Work instructions: Among the entries, find the lines with the string "window" and copy them.

Stored data entries:
# # # #

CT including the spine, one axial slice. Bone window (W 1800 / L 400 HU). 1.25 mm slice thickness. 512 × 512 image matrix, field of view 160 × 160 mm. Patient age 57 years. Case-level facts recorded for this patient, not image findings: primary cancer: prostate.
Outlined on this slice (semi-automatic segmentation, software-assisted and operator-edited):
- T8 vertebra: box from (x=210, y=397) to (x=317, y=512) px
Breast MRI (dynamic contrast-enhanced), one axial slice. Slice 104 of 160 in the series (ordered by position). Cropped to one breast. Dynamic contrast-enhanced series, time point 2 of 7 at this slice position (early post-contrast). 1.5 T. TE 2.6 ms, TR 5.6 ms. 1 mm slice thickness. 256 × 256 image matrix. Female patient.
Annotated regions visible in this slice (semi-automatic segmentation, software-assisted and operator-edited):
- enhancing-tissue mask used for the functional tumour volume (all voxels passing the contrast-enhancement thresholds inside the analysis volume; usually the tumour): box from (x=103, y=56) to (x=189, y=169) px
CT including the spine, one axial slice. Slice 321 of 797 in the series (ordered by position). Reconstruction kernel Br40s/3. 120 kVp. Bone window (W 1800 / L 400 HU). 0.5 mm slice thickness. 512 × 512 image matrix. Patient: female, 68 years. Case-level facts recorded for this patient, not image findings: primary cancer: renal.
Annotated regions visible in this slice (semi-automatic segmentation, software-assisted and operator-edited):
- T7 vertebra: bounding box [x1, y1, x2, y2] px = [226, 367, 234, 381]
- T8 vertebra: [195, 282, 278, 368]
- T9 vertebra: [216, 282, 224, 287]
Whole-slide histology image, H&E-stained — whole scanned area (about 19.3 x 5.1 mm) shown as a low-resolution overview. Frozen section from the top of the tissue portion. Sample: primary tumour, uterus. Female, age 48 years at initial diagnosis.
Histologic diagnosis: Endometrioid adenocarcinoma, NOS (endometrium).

# # # #

Solution:
CT including the spine, one axial slice. Bone window (W 1800 / L 400 HU). 1.25 mm slice thickness. 512 × 512 image matrix, field of view 160 × 160 mm. Patient age 57 years. Case-level facts recorded for this patient, not image findings: primary cancer: prostate.
CT including the spine, one axial slice. Slice 321 of 797 in the series (ordered by position). Reconstruction kernel Br40s/3. 120 kVp. Bone window (W 1800 / L 400 HU). 0.5 mm slice thickness. 512 × 512 image matrix. Patient: female, 68 years. Case-level facts recorded for this patient, not image findings: primary cancer: renal.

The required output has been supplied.